Question

completing the square to find inflection points?

Answer 1

I have 12x^2-24x+8 as my second derivative and im completing the square to find the inflection points. I minused 8 from each side and got 144 as the number to complete the square the only problem is it isnt a perfect one.its 12(x-2)(x+12)

Answer 2

how do i get rid of 136. since its now 12(x-2)(x+12)=136

Answer 3

What's your original function? @skay

Answer 4

I'm too lazy to integrate it -.-

Answer 5

\[F(x)=x ^{4}-4x ^{3}+4x ^{2}\]

Answer 6

its exponents 4, 3, 2. sorry thats tiny.

Answer 7

I attempted to use the quadratic formula but its not giving reasonable numbers for my graph. i think im missing a step.

Answer 8

I know you can use the Cubic formula but either of these methods is way easier

Answer 9

Ok so inflection points occur where the concavity changes, or f''(x) changes sign.
To check if the concavity changes, we need to check where f''(x) = 0. If it does, then that x-value is a point of inflection.\[f''(x)=12x^2-24x+8\]\[12x^2-24x+8=0 \rightarrow 4(3x^2-6x+2)=0 \rightarrow 3x^2-6x+2=0 \implies x = 0.423,1.577\]And those are your inflection points. I hope you understand. If you have any questions, just ask.

@skay

Answer 10

what... how did you get the points?

Answer 11

I checked where f''(x) = 0. The x-values that you get for f''(x) = 0 are the inflection points.

Answer 12

Are you a bit confused with that?

Answer 13

Right... so you subtracted 2 from each side and then?

Answer 14

What do you mean I subtracted? You don't have to do anything. You just find the second derivative, which is a quadratic, and find its roots through quadratic formula.

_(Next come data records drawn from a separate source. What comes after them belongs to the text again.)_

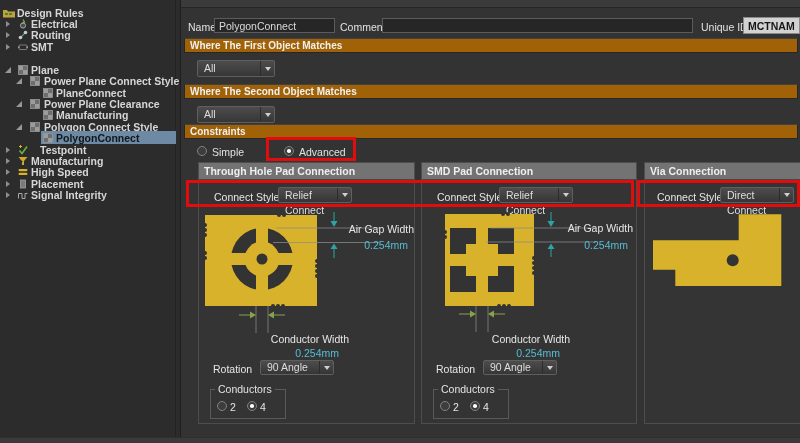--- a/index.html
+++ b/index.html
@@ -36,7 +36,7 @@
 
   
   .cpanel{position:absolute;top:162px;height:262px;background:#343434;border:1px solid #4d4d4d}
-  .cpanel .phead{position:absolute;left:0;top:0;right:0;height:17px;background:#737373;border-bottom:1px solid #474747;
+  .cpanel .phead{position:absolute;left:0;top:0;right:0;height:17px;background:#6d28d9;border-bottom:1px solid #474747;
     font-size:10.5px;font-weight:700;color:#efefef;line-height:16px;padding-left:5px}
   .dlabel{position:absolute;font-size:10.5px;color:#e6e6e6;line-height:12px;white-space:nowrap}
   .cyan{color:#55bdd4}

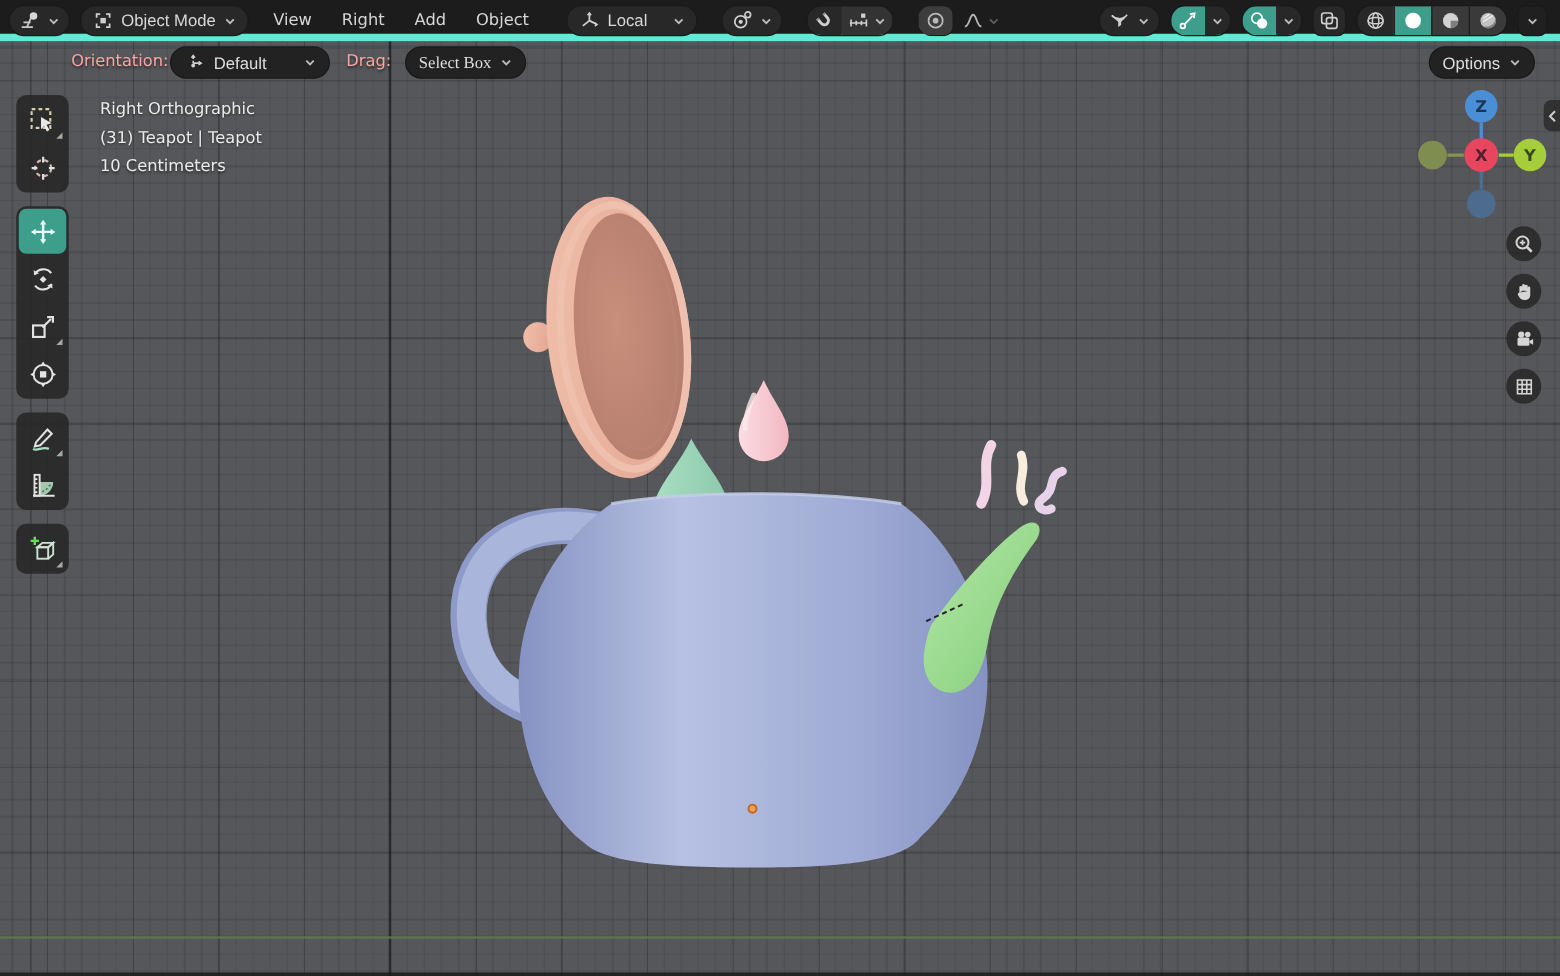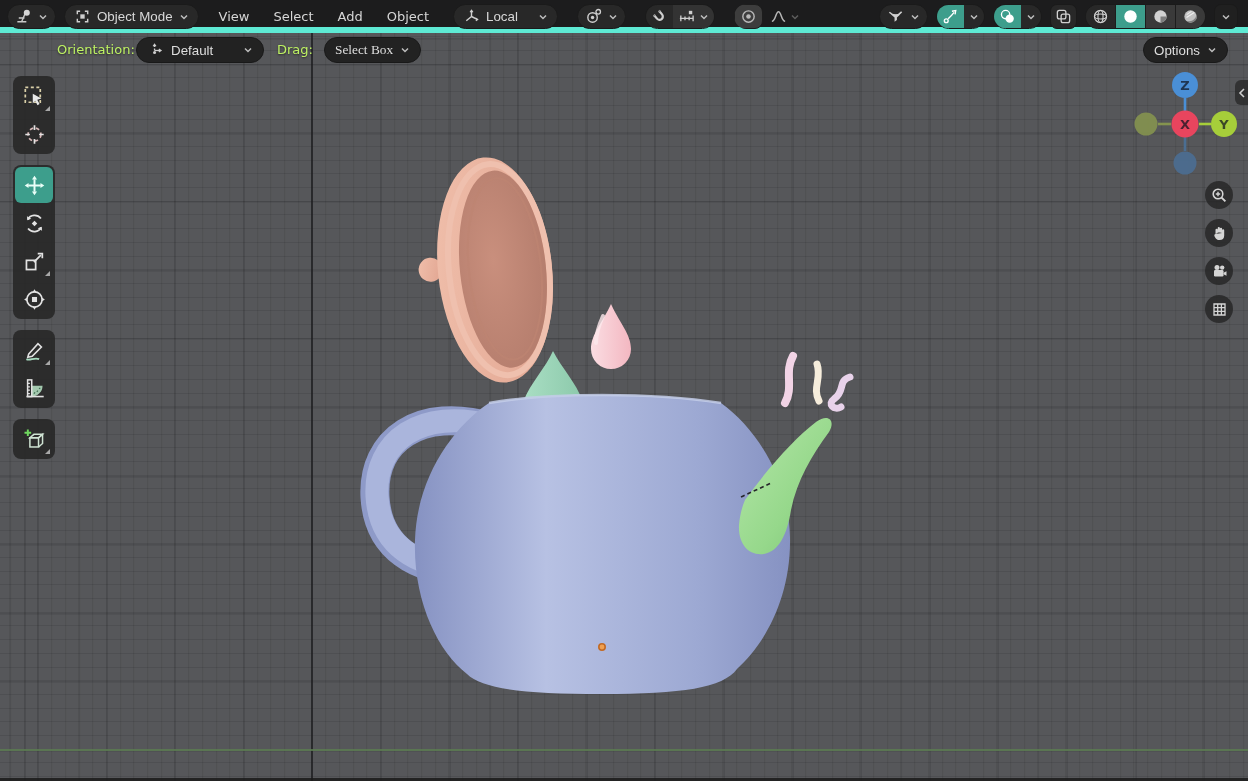--- a/index.html
+++ b/index.html
@@ -191,7 +191,7 @@
 
       <nav style="display:flex;">
         <div class="menu-item">View</div>
-        <div class="menu-item">Select</div>
+        <div class="menu-item">Right</div>
         <div class="menu-item">Add</div>
         <div class="menu-item">Object</div>
       </nav>

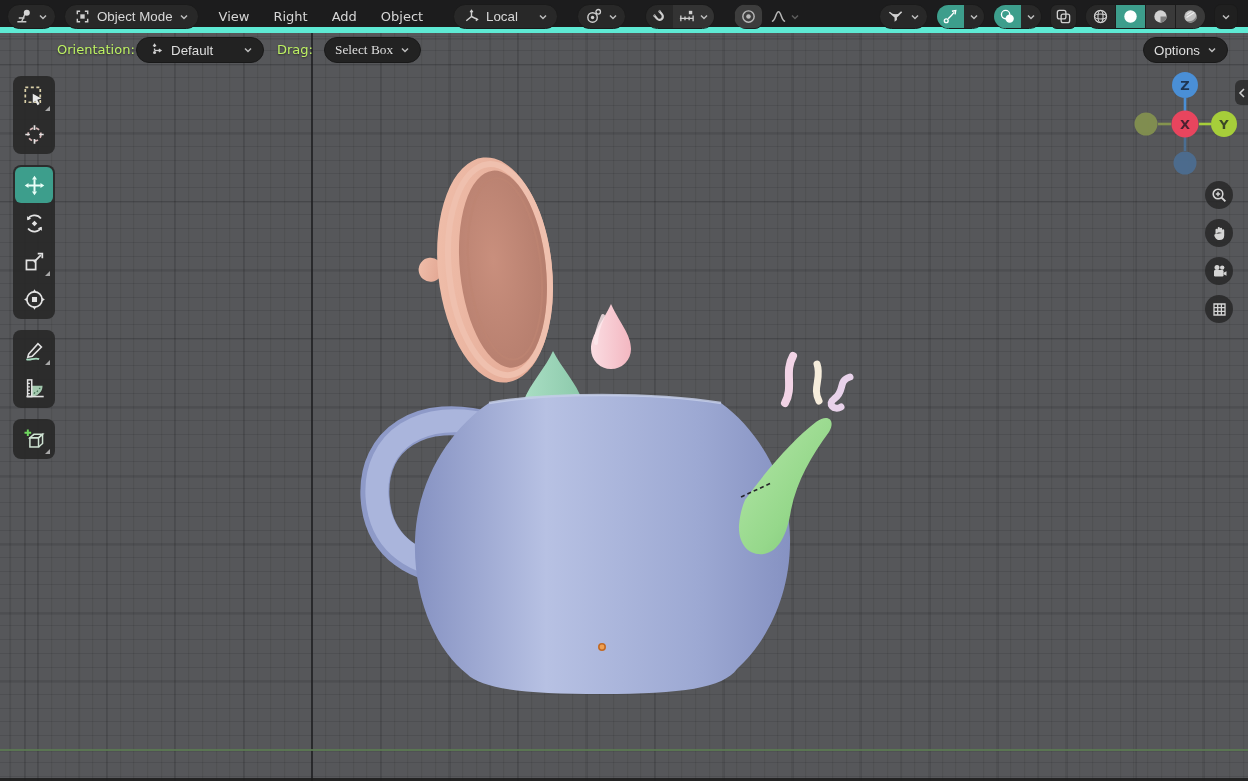--- a/index.html
+++ b/index.html
@@ -50,7 +50,7 @@
   .combo .part.on { background:var(--c-accent,#3d9e8c); }
 
   
-  .ts-label { position:absolute; color:#bef264; text-shadow:0 1px 2px rgba(0,0,0,.55); top:42px; }
+  .ts-label { position:absolute; color:#fca5a5; text-shadow:0 1px 2px rgba(0,0,0,.55); top:42px; }
   .ts-pill { position:absolute; top:37px; display:flex; align-items:center; gap:7px; height:26px; padding:0 10px;
     border-radius:13px; background:rgba(32,32,32,.96); border:1px solid #191919; color:#dedede; }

The roots are your inflection points.

Answer 15

Oh gotcha. you use the roots in the formula.

Answer 16

all i needed! thanks.

Answer 17

Sorry I should call it a conjecture before it's approved of.

Answer 18

I thought setting f"(x)=0 to find inflection points was pretty standard?
Sorry most of this stuff is still over my head.

Answer 19

Dw, you'll get used to it.